Primary LanguageJupyter Notebook

Video Game Sales Analysis

--- Data analysis with categorical variables.

This mini project analyzes video game sales across different markets: North America, Japan, and Europe within the last 30 years. The source data contains number of copies of games sold in each of the regional markets given information including game publisher, platform, year, genre, and name of the game.

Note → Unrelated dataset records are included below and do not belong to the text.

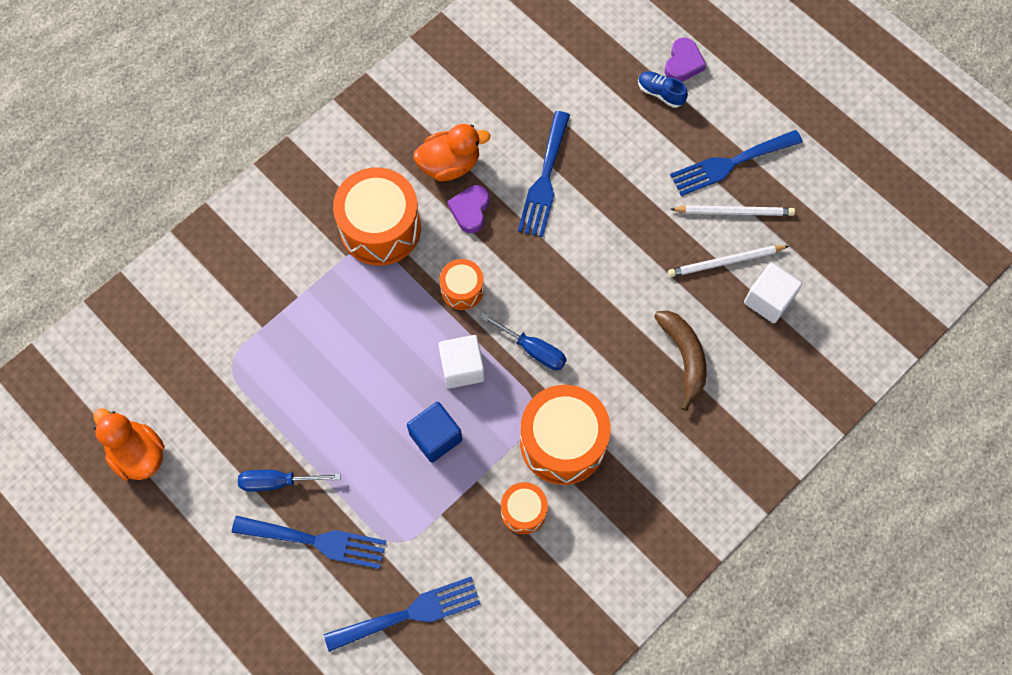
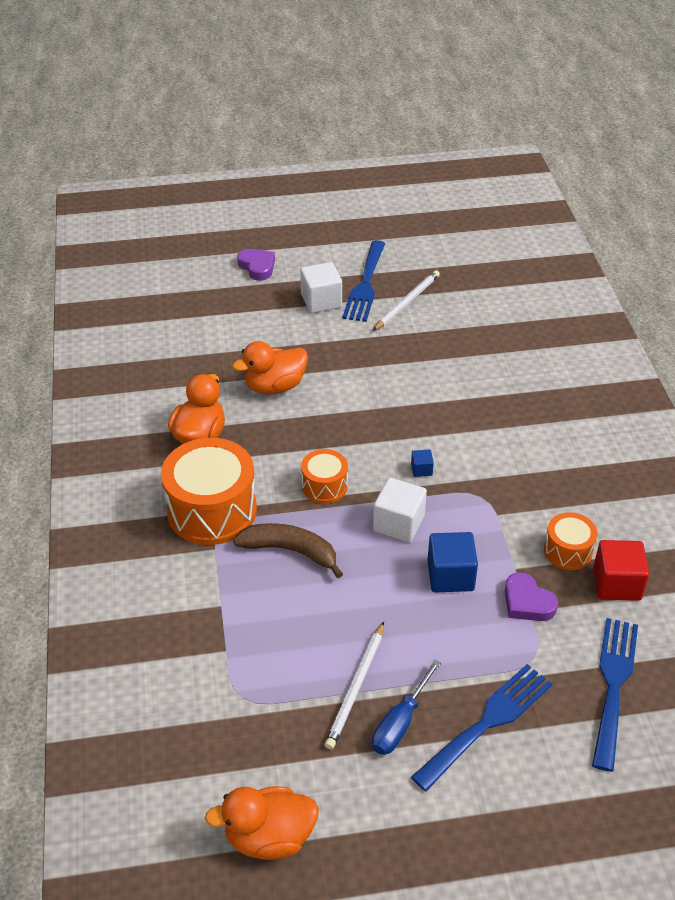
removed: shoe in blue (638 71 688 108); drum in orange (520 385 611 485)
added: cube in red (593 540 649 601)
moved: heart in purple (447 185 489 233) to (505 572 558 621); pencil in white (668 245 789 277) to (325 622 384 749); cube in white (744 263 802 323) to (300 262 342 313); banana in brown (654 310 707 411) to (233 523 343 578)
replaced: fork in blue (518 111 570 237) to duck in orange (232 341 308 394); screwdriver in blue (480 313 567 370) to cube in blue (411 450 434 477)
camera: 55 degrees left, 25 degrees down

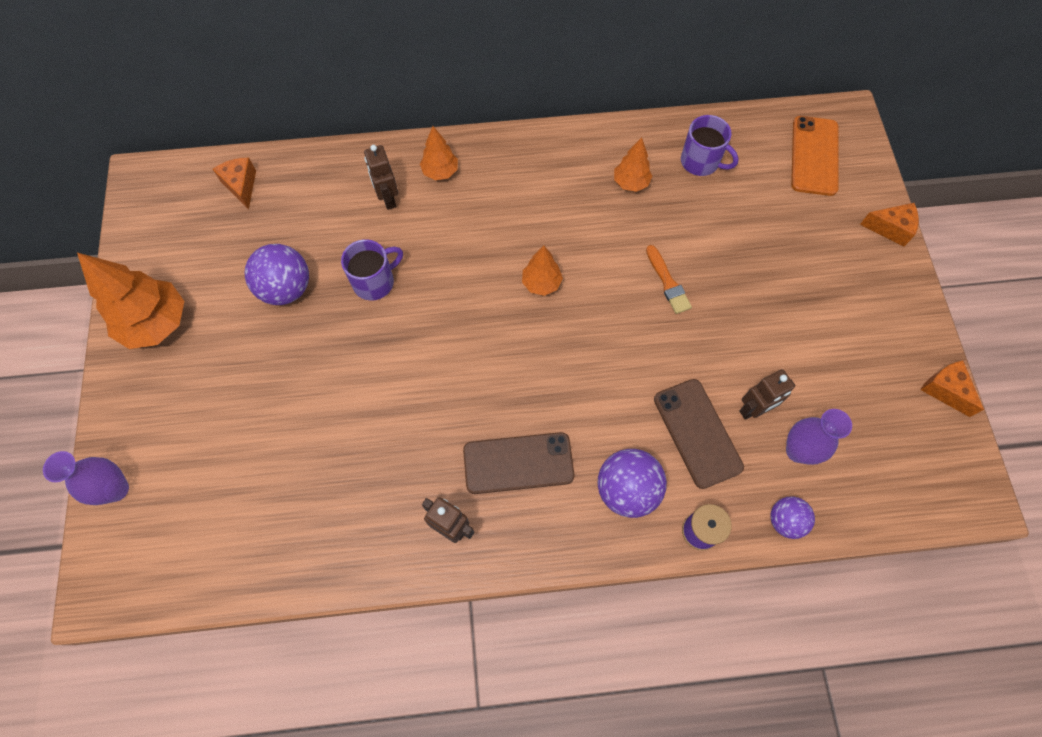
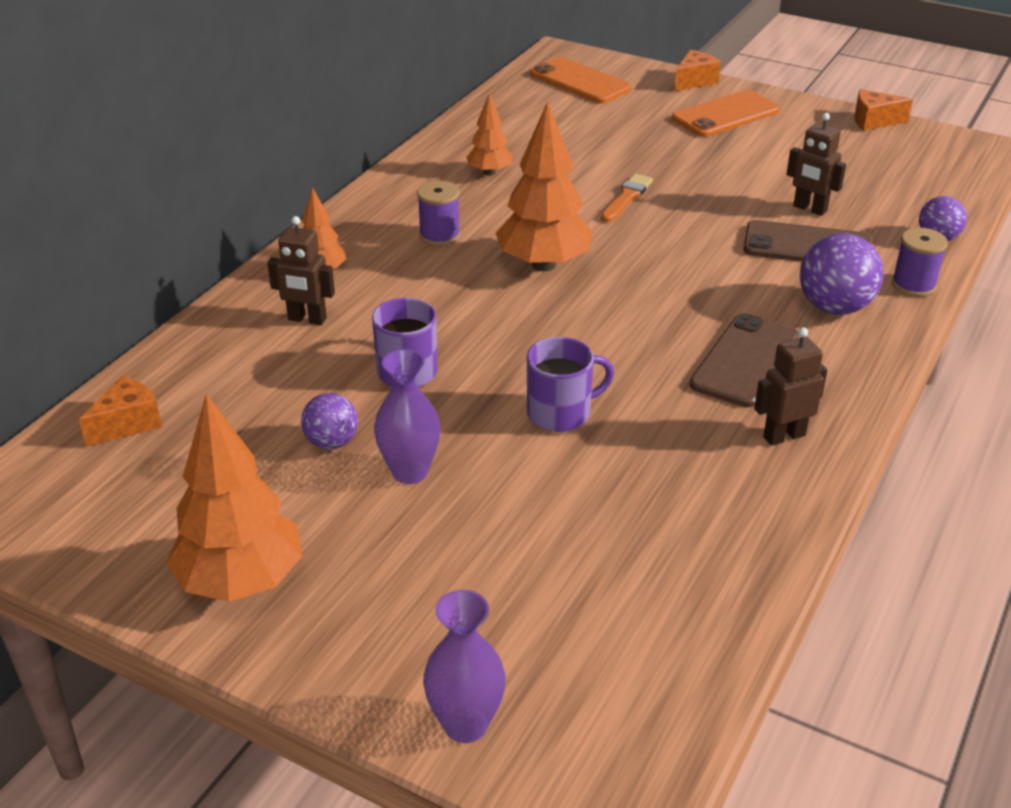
added: phone in orange (672 90 780 137); spool in purple (417 181 461 246)
moved: mug in purple (681 115 739 176) to (527 337 614 432); vase in purple (786 409 852 465) to (374 349 441 484)
turned: cheese in orange (213 158 256 209) = (79 376 162 447) 120 degrees clockwise; brush in orange (646 245 692 314) = (601 174 653 222) 75 degrees counterclockwise; robot in brown (739 369 795 420) = (786 113 846 216) 120 degrees clockwise
resized: ball in purple (245 244 309 305) = (301 393 358 449) x0.61; tree in orange (522 245 563 296) = (496 101 593 271) x1.84
camera: 55 degrees left, 30 degrees down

The repo contains two notebooks. DataVisualization.ipynb visualizes the data; Regression.ipynb runs a regression analysis to determine important features that affect video game sales. Feature selection is done using two methods: forward selection using AIC and Lasso Regression. The results are discussed in more details below.

1. Data visualization

The pie chart below shows the video game market share by regions.

svg

The bar plot below shows the video game sales of each genre in the 3 regional markets. Action, Sports, Shooter genres are more popular in North America and Europe but not as popular in Japan. Role play is popular in Japan but not in the other two markets.

svg

The bar plot below shows the distribution of video game sales on each platform in the 3 regional markets. Japan differs from the other two markets to a large extent, especially in DS, PC, PS, PS3, PS4, PSP, Wii, and X360.

svg

The line plot below shows the trend of video game sales across years in the 3 markets. (At a first glance, this looks like the sales volume of video games might be correlated with the macroeconomic healthiness. --- Financial crisis leads to unemployment; video game helps maintaining stress level and killing time...)

svg

2. Data analysis --- Regression with Categorical Variables

In the notebook Regression.ipynb, linear regression is conducted using the categorical variables.
To select features from the whole set of 600+ features, I wrote a forward-selection function that uses AIC as a criterion to select features.
A Lasso Regression is also used to conduct feature selection.
Forward selection gives a model with 110 variables, whereas Lasso gives a model with 103 variables. 72 features are selected by both methods.
The regression model given by forward selection takes much longer time to run (more computation!) but gives a better model fitting result measured by R-squared, Adjusted R-squared, AIC, and BIC.